Stres pada Tempa Aluminium
Dec 05, 2024
Penempaan aluminium akan menghasilkan berbagai tekanan selama proses penempaan, terutama termasuk tegangan termal, tegangan perubahan fasa, dan tegangan susut. Tekanan-tekanan ini akan berdampak buruk pada sifat mekanik dan akurasi pemrosesan tempa aluminium.
Stres termal : Stres termal disebabkan oleh perbedaan laju pendinginan di berbagai bagian pengecoran. Selama proses penempaan paduan aluminium, bagian-bagian pengecoran yang berbeda mendingin dengan kecepatan yang berbeda-beda, sehingga timbul tegangan tekan pada dinding tipis dan tegangan tarik pada dinding tebal, yang mengakibatkan tegangan sisa pada pengecoran.
Tegangan perubahan fasa : Tegangan perubahan fasa adalah perubahan volume yang disebabkan oleh perubahan fasa paduan aluminium selama proses pendinginan.
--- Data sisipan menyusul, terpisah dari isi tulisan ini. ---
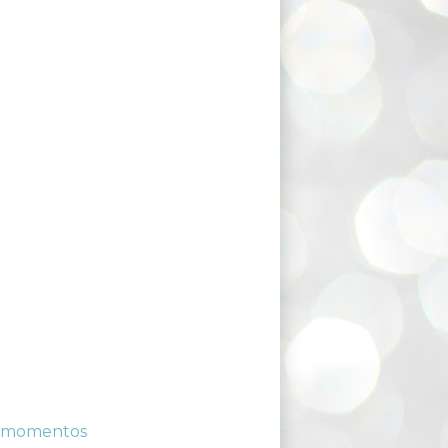
 momentos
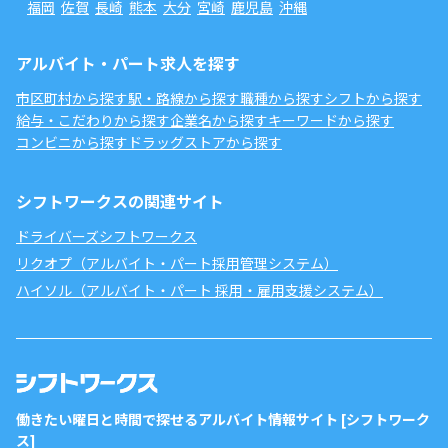
福岡
佐賀
長崎
熊本
大分
宮崎
鹿児島
沖縄
アルバイト・パート求人を探す
市区町村から探す
駅・路線から探す
職種から探す
シフトから探す
給与・こだわりから探す
企業名から探す
キーワードから探す
コンビニから探す
ドラッグストアから探す
シフトワークスの関連サイト
ドライバーズシフトワークス
リクオプ（アルバイト・パート採用管理システム）
ハイソル（アルバイト・パート 採用・雇用支援システム）
働きたい曜日と時間で探せるアルバイト情報サイト [シフトワーク
ス]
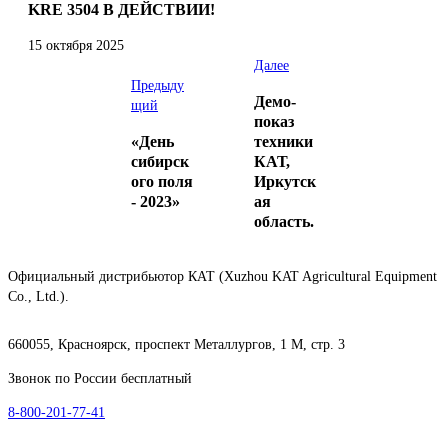
KRE 3504 В ДЕЙСТВИИ!
15 октября 2025
Далее
Предыду
Демо-
щий
показ
«День
техники
сибирск
КАТ,
ого поля
Иркутск
- 2023»
ая
область.
Официальный дистрибьютор КАТ (Xuzhou KAT Agricultural Equipment
Co., Ltd.).
660055, Красноярск, проспект Металлургов, 1 М, стр. 3
Звонок по России бесплатный
8-800-201-77-41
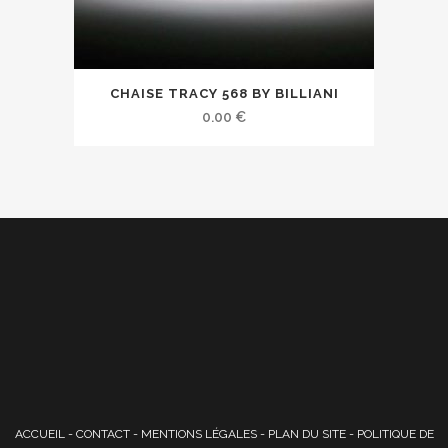
CHAISE TRACY 568 BY BILLIANI
0.00
€
ACCUEIL
-
CONTACT
-
MENTIONS LÉGALES
-
PLAN DU SITE
-
POLITIQUE DE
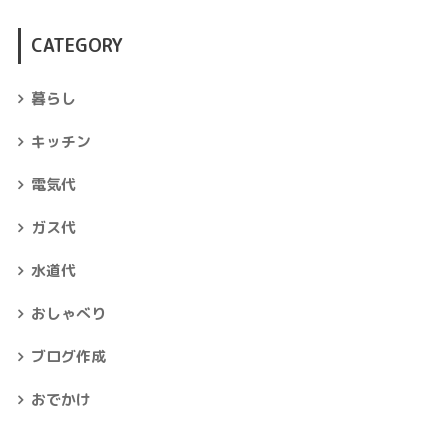
CATEGORY
暮らし
キッチン
電気代
ガス代
水道代
おしゃべり
ブログ作成
おでかけ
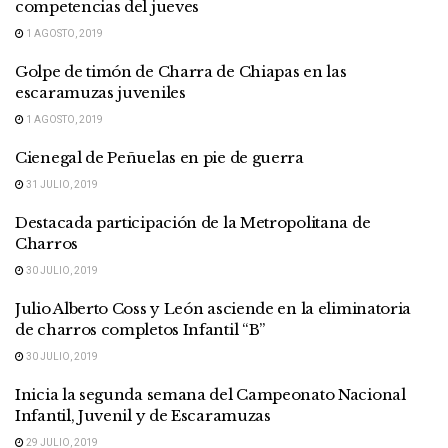
competencias del jueves
1 AGOSTO, 2019
Golpe de timón de Charra de Chiapas en las
escaramuzas juveniles
1 AGOSTO, 2019
Cienegal de Peñuelas en pie de guerra
31 JULIO, 2019
Destacada participación de la Metropolitana de
Charros
30 JULIO, 2019
Julio Alberto Coss y León asciende en la eliminatoria
de charros completos Infantil “B”
30 JULIO, 2019
Inicia la segunda semana del Campeonato Nacional
Infantil, Juvenil y de Escaramuzas
29 JULIO, 2019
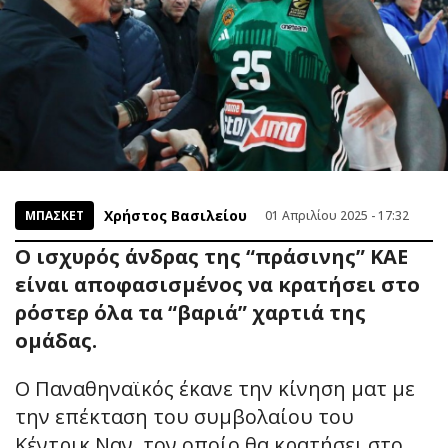
Χρήστος Βασιλείου
ΜΠΑΣΚΕΤ
01 Απριλίου 2025 - 17:32
Ο ισχυρός άνδρας της “πράσινης” ΚΑΕ
είναι αποφασισμένος να κρατήσει στο
ρόστερ όλα τα “βαριά” χαρτιά της
ομάδας.
Ο Παναθηναϊκός έκανε την κίνηση ματ με
την επέκταση του συμβολαίου του
Κέντρικ Ναν, τον οποίο θα κρατήσει στο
Karena ketebalan dinding coran aluminium yang tidak rata, bagian yang berbeda mengalami perubahan fasa pada waktu yang berbeda, mengakibatkan perubahan ukuran volume, sehingga menimbulkan tegangan perubahan fasa.
Tegangan susut : Tegangan susut adalah tegangan tarik yang disebabkan oleh terhambatnya cetakan dan inti ketika pengecoran aluminium menyusut. Tegangan ini bersifat sementara dan akan hilang dengan sendirinya ketika pengecoran aluminium dibongkar, namun jika waktu pembongkaran tidak tepat dapat menyebabkan retakan termal.
Metode untuk menghilangkan stres
Untuk menghilangkan tekanan-tekanan tersebut, cara-cara berikut dapat dilakukan:
Metode penghapusan penuaan: Dengan melakukan perawatan penuaan pada suhu yang lebih rendah, tegangan sisa pada lembaran paduan aluminium setelah pendinginan dapat dilonggarkan dan dilepaskan.
Metode regangan mekanis: Dengan menerapkan deformasi plastis tarik permanen, tegangan tarik dan tegangan sisa pendinginan asli ditumpangkan dan terjadi deformasi plastis, sehingga menghilangkan tegangan sisa.
Metode pengepresan dingin cetakan: Dengan melakukan pembentukan dingin terbatas dalam cetakan akhir khusus, tegangan sisa dalam penempaan cetakan paduan aluminium bentuk kompleks.
Perlakuan panas: Dengan mengubah struktur kristal bagian aluminium dengan pemanasan dan pendinginan, sehingga mengubah sifat fisiknya dan menghilangkan tekanan internal.
Pengerjaan dingin: Mengubah bentuk dan struktur bagian aluminium dengan kekuatan mekanis, sehingga menghilangkan tekanan internal.